China Rebuffs Hopes for Bailout
By BOB DAVIS
WASHINGTON—China to Europe: Don't expect a bailout from us
That was the message delivered by a number of Chinese officials during meetings at the International Monetary Fund, where China was widely seen as an answer to the euro zone's problems, either as a purchaser of European debt or as a country that could further goose its economic growth rate.
"We can't just go save someone," said Gao Xiqing, president of China Investment Corp., China's huge sovereign wealth fund. "We're not saviors. We have to save ourselves," he said at a weekend panel discussion
If Europe decided to issue euro-zone bonds—debt guaranteed by all euro-zone members—CIC would consider becoming a purchaser, he said afterwards. "If it has a risk profile that fits into our allocation, we'll buy some," Mr.

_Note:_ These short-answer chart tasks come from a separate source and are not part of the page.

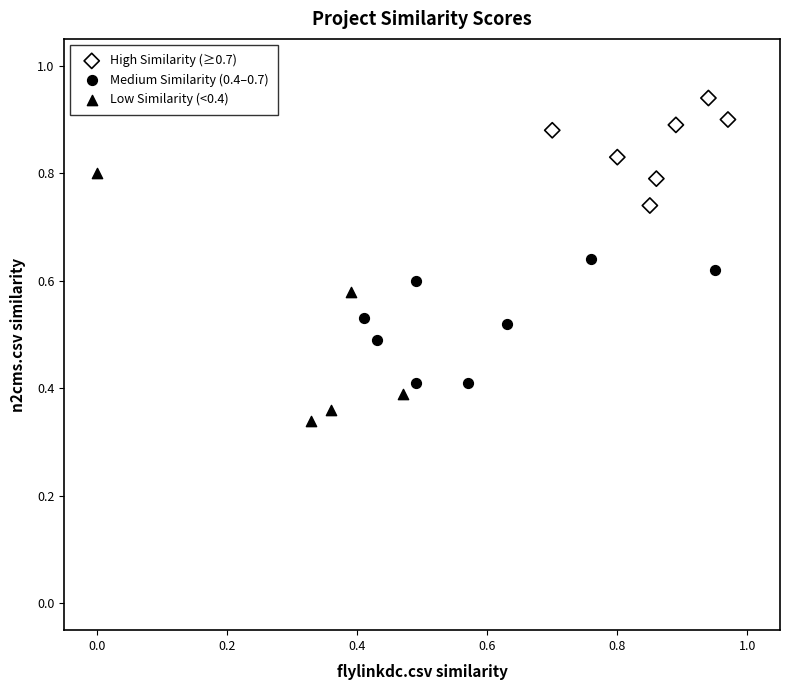

Which series has the widest spread of Y values?

Low Similarity (<0.4)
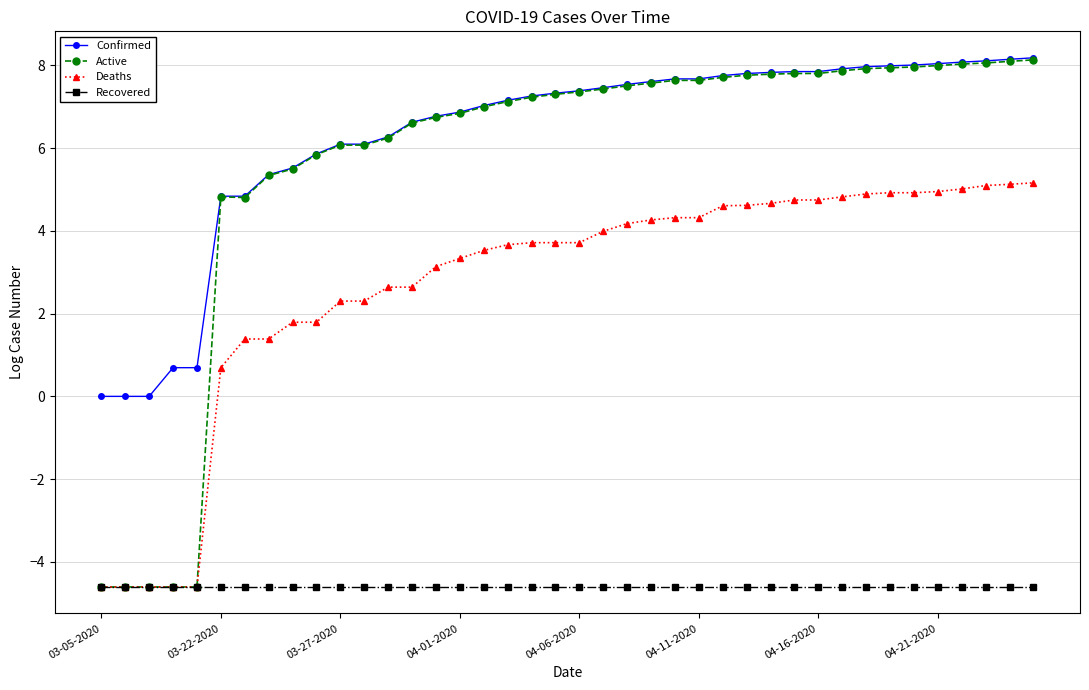

Which series has the largest total across all categories?

Confirmed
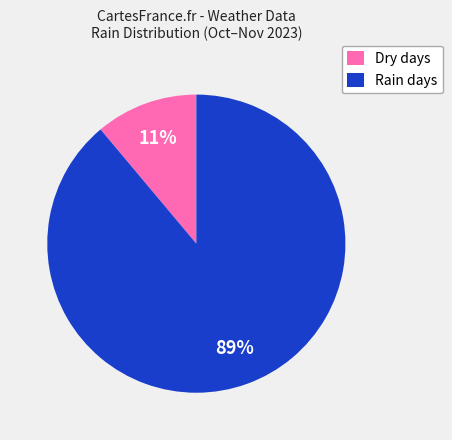

Which has a higher value, Dry days or Rain days?

Rain days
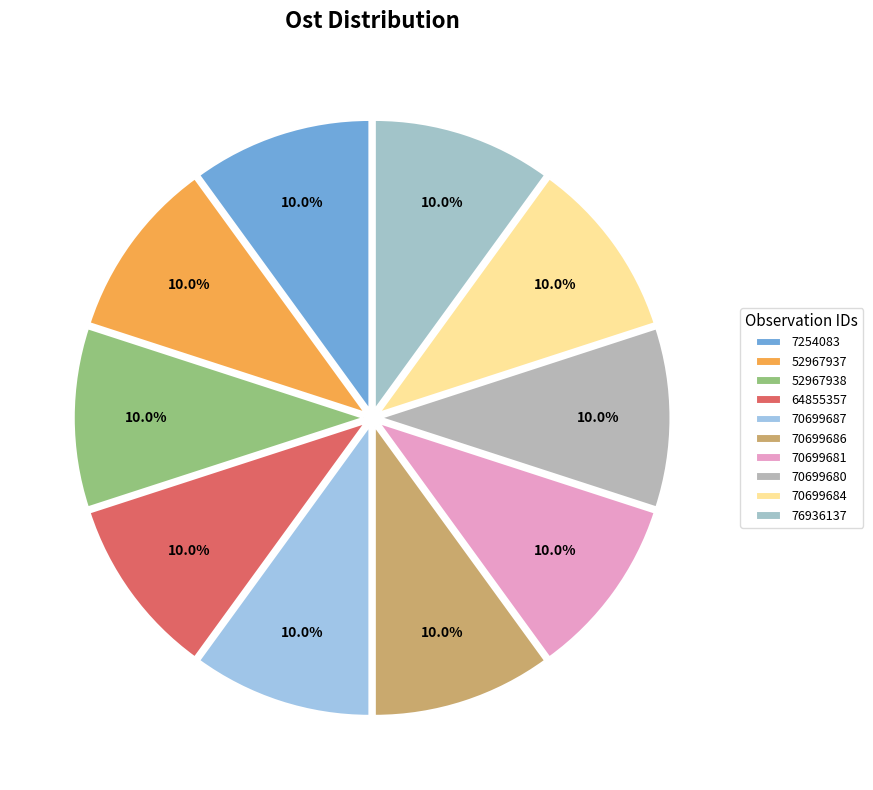

To the nearest percent, what is the combined percentage of 70699680 and 7254083?

20%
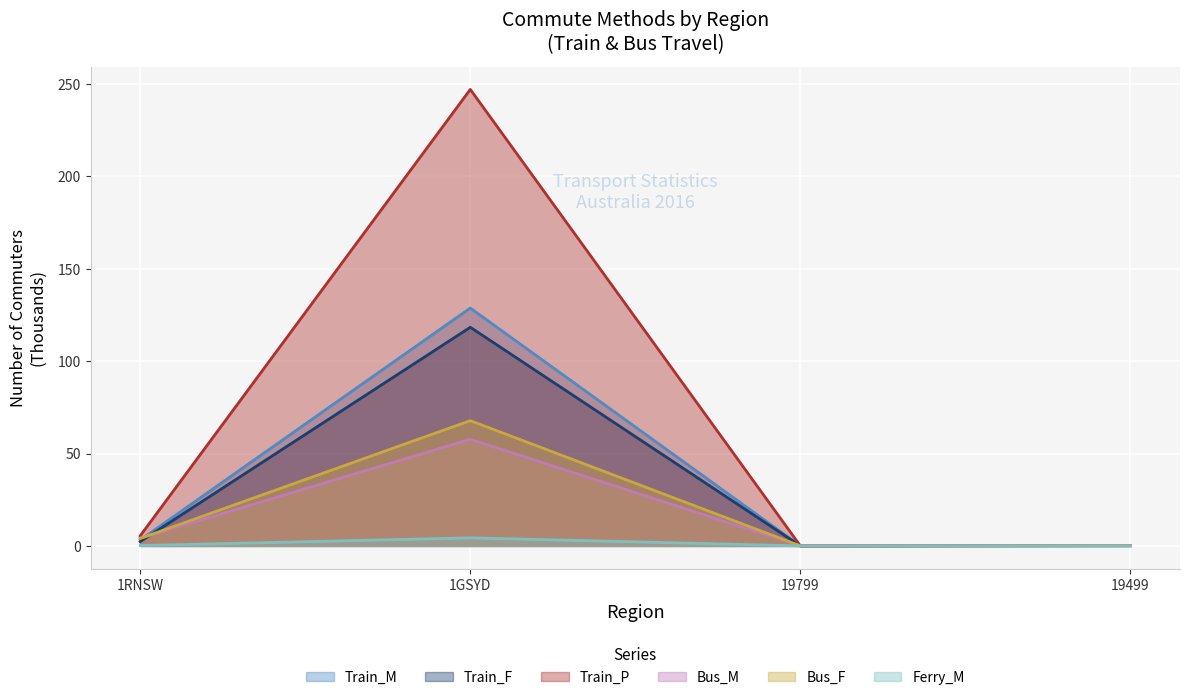

At 1GSYD, list the series in order from smallest to largest.

Ferry_M, Bus_M, Bus_F, Train_F, Train_M, Train_P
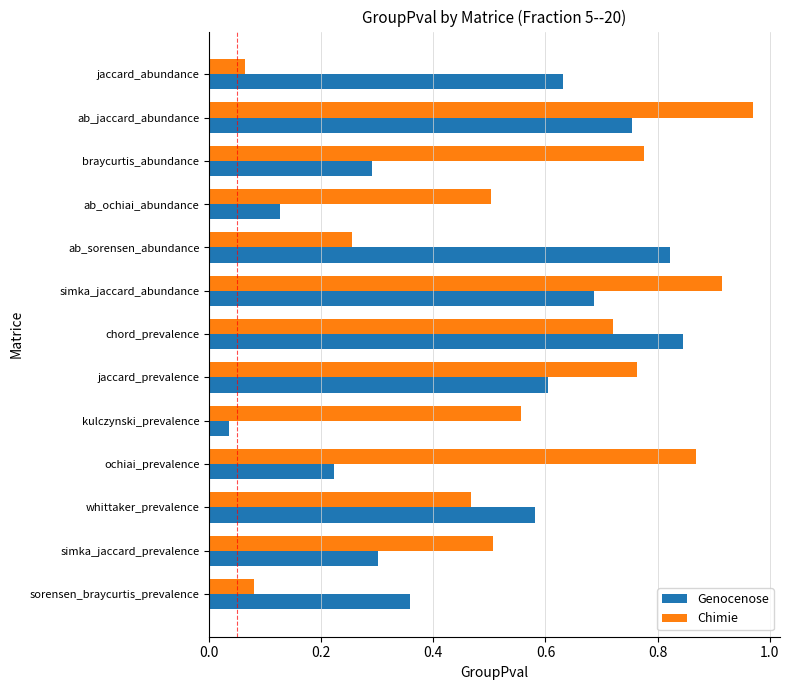

What is the sum of the Chimie values at ochiai_prevalence and simka_jaccard_prevalence?

1.4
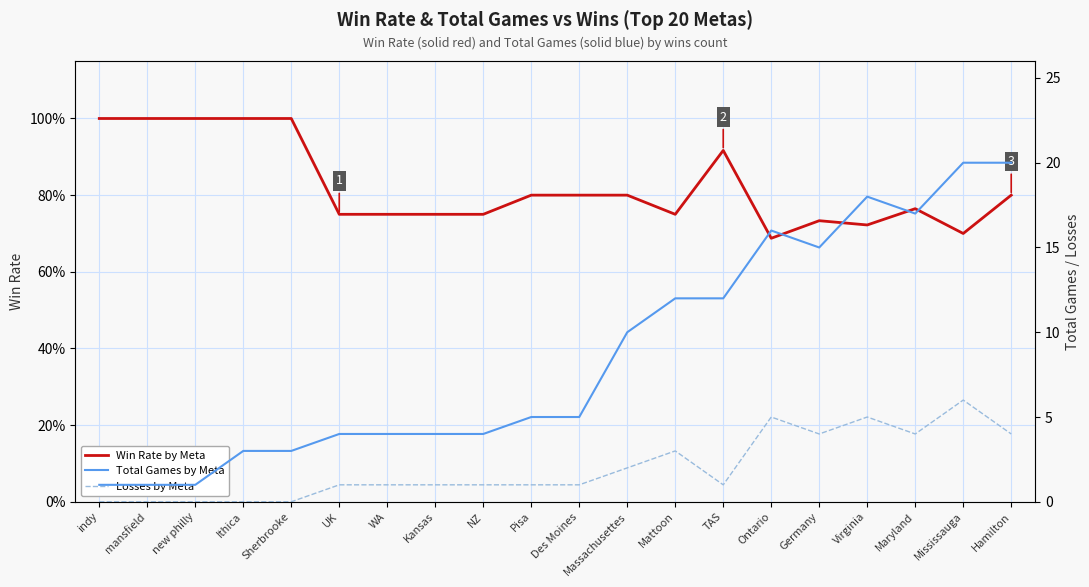

How many Win Rate by Meta values are between 0 and 1?

20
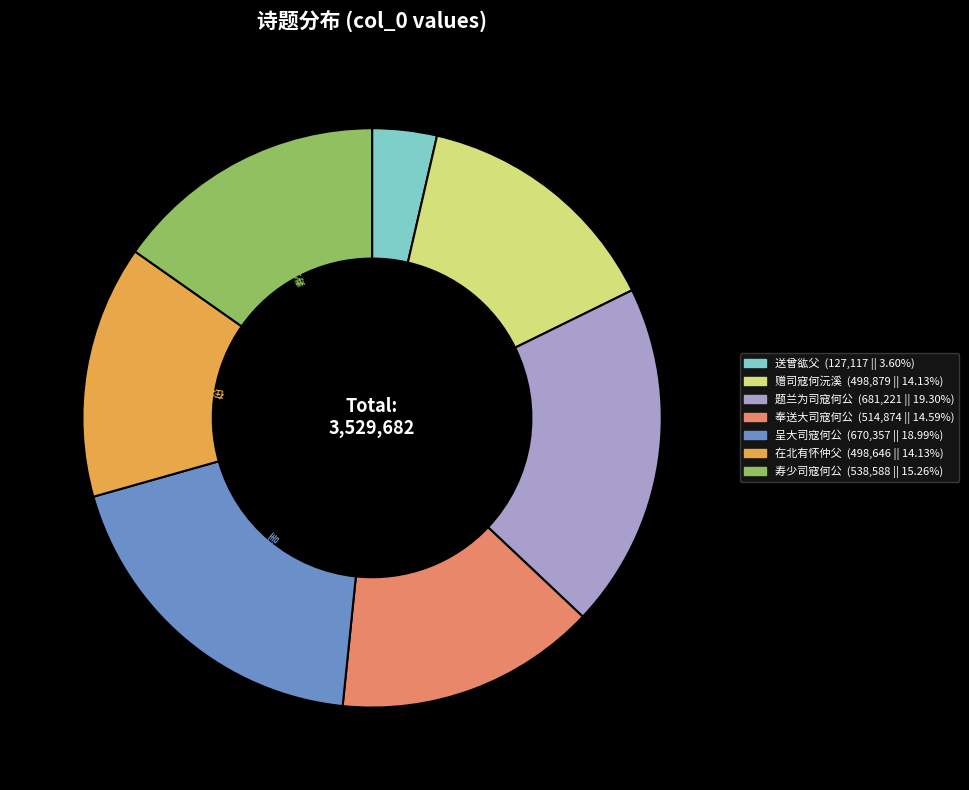

Is the sum of 奉送大司寇何公 (514,874 || 14.59%) and 寿少司寇何公 (538,588 || 15.26%) greater than half?

No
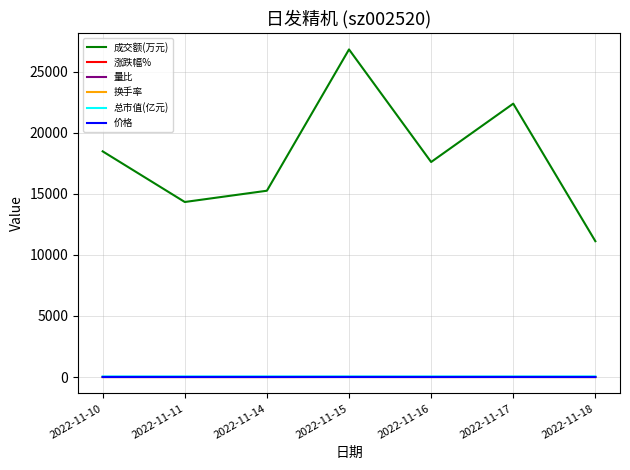

Between 2022-11-17 and 2022-11-18, which series saw the biggest shift?

成交额(万元)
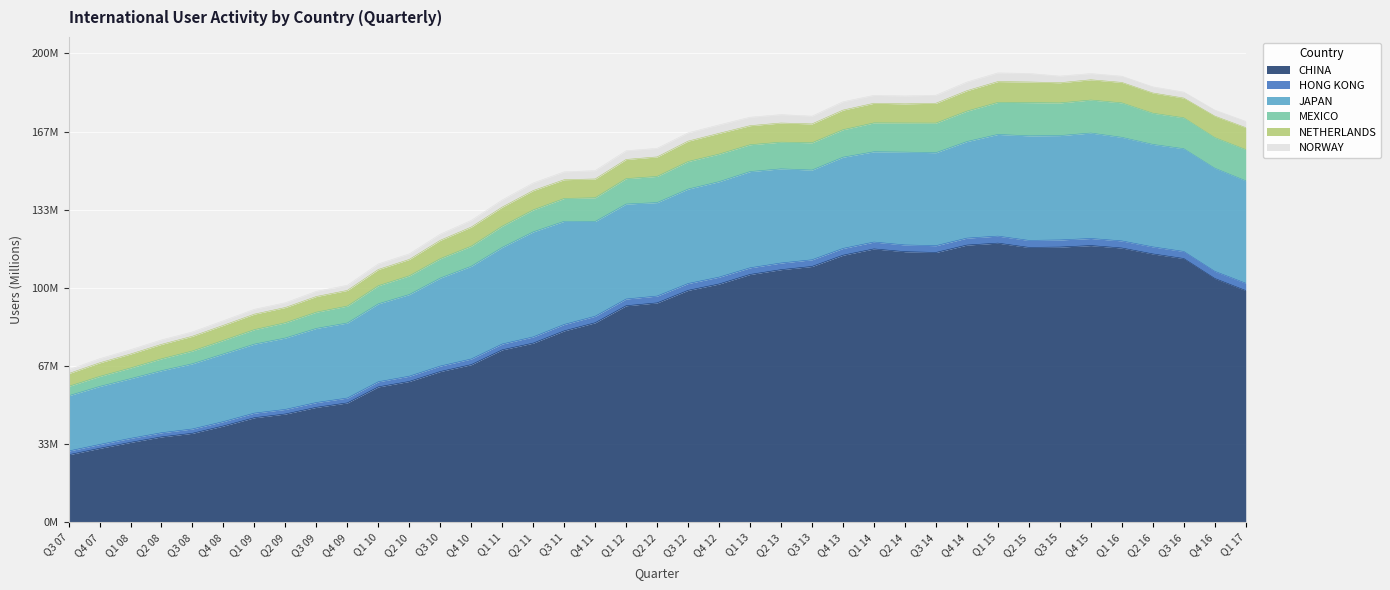

What are all the series names shown in the legend?

CHINA, HONG KONG, JAPAN, MEXICO, NETHERLANDS, NORWAY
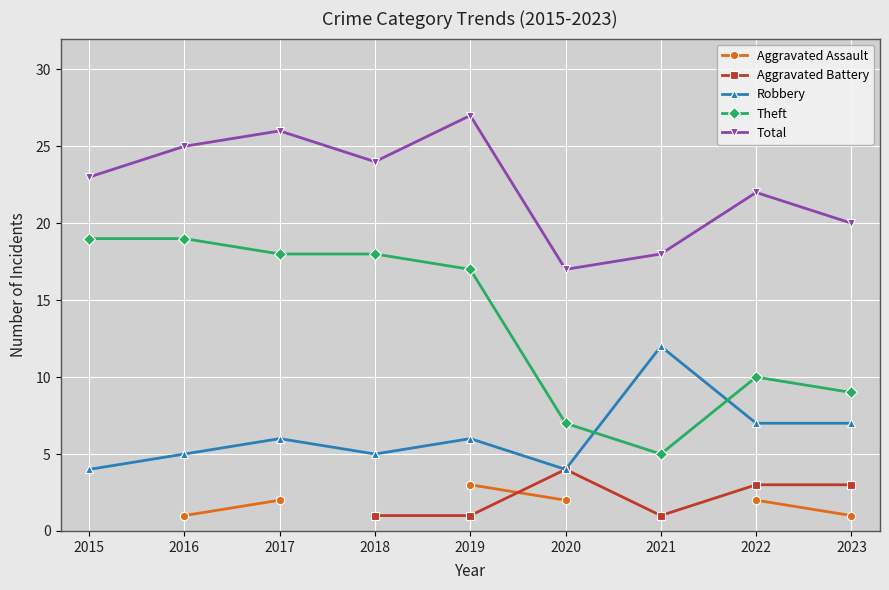

Rank the categories by Total value from lowest to highest.

2020, 2021, 2023, 2022, 2015, 2018, 2016, 2017, 2019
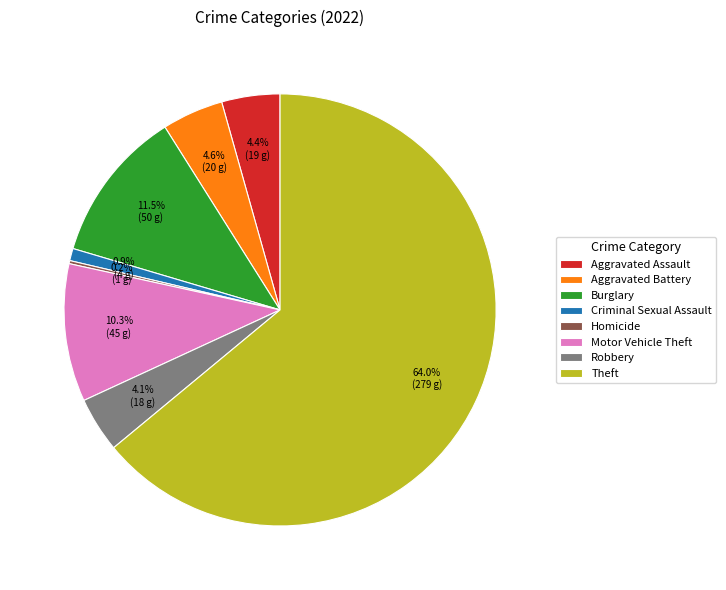

Which has a higher value, Theft or Criminal Sexual Assault?

Theft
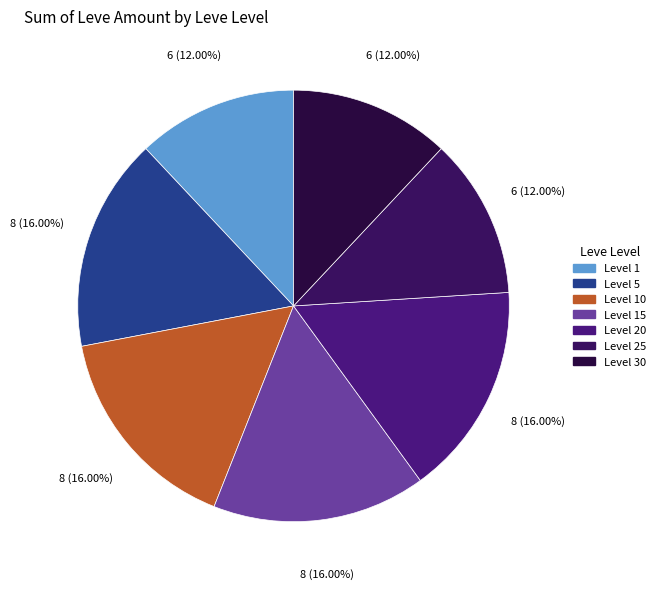

How many slices are in this pie chart?

7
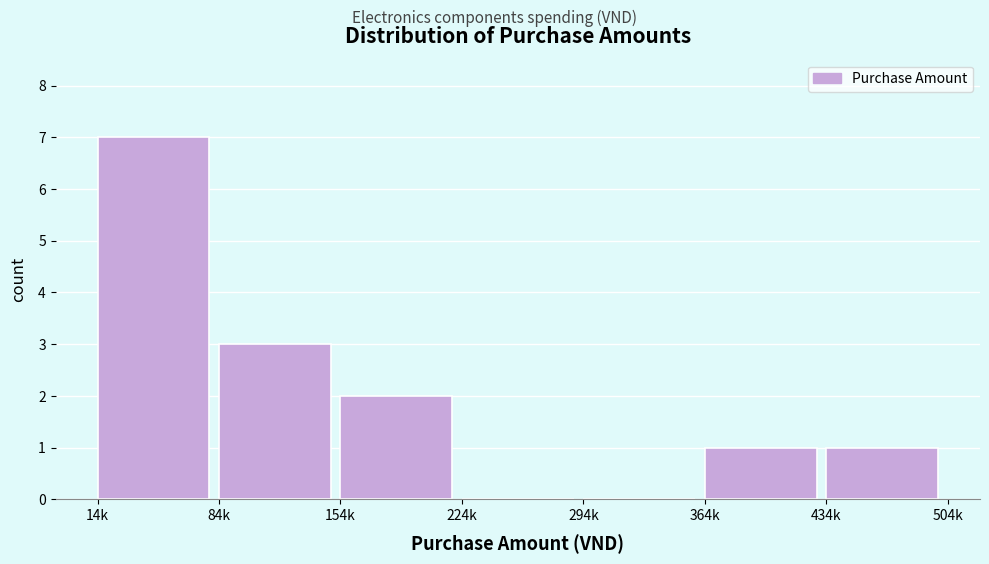

Reading left to right, extract all data points from this chart.

14k=7	84k=3	154k=2	224k=0	294k=0	364k=1	434k=1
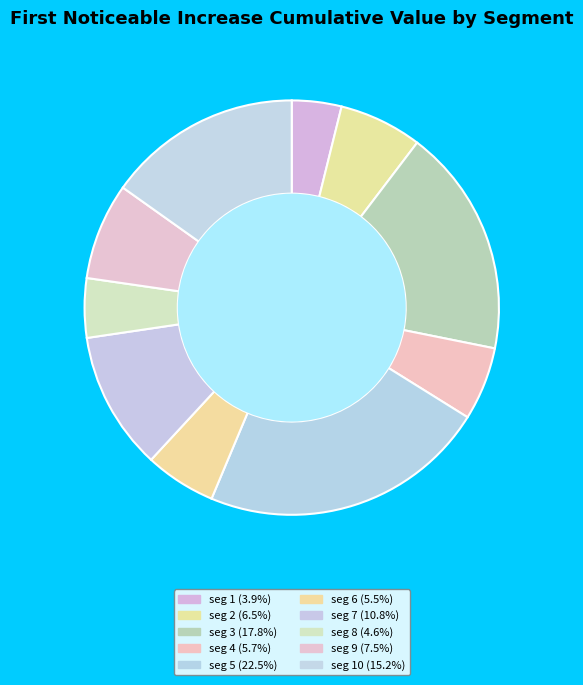

Count the number of slices in the pie.

10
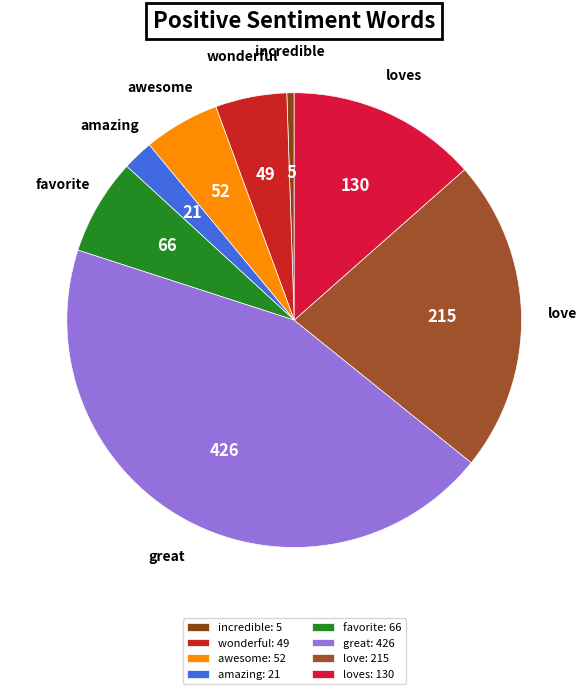

Is there any slice that represents more than half of the pie?

No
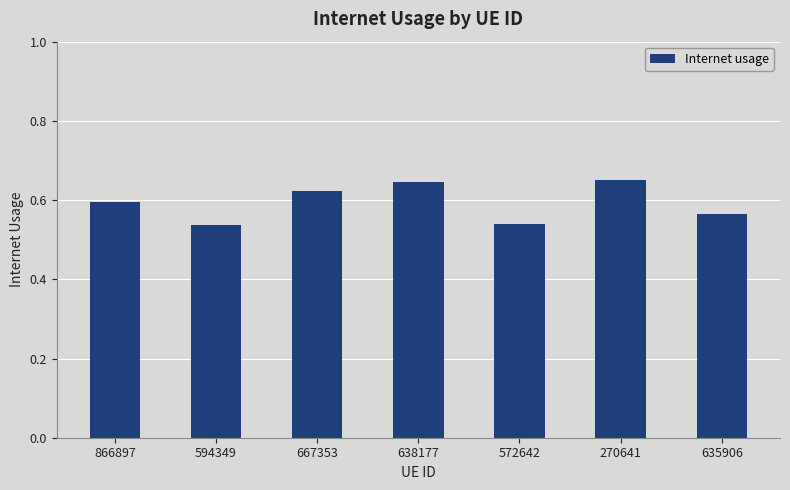

What is the label of the 2nd bar from the left?

594349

Gao said. "But don't expect us to buy more than our risk appetite would take."
That appeared to rule out CIC buying debt from Italy, Greece and other troubled euro-zone nations that are having the toughest time finding buyers.
Chinese central banker Zhou Xiaochuan was just as adamant that China shouldn't be expected to boost its growth rate in an unsustainable fashion to help out the global economy.
Currently China is growing at roughly a 9% annual pace. He said that growth of somewhere between 8% and 10% was a "reasonable expectation."
"Some people may have an irrational hope that the higher the growth, the better," he said at a Saturday news conference. But growth rates of 15% or higher—"that's not realistic," he said.
During the 2008-2009 financial crisis, China boosted spending by near 11 trillion yuan (about $1.7 trillion in today's dollars), which helped keep its growth above 9%, and powered the purchase of imports, particularly commodities. But another big stimulus plan is unlikely. That's because China sees inflation as a bigger threat than inadequate growth, and also because China worries that a large percentage of the loans made during the stimulus surge may go bad, saddling the government with a debt problem.
Mr. Zhou, governor of the People's Bank of China, also gave no indication that the crisis would lead to a change in China's currency policy. Since it allowed the yuan to float somewhat in June 2010, the yuan has appreciated at a rate of about 5.5% a year against the dollar.
IMF Managing Director Christine Lagarde urged China to let its currency strengthen more swiftly as a way to boost imports from the rest of the world. "A little bit of currency appreciation might help," she said.
At the very least, Mr. Zhou said, China wasn't likely to halt the rise of its currency as it did during the 2008 crisis, when it feared that a stronger yuan would further cut into exports.
He said 2008 was a special case where "international considerations may have let us put some calculations in our policy making." Current economic woes weren't of that magnitude, he said.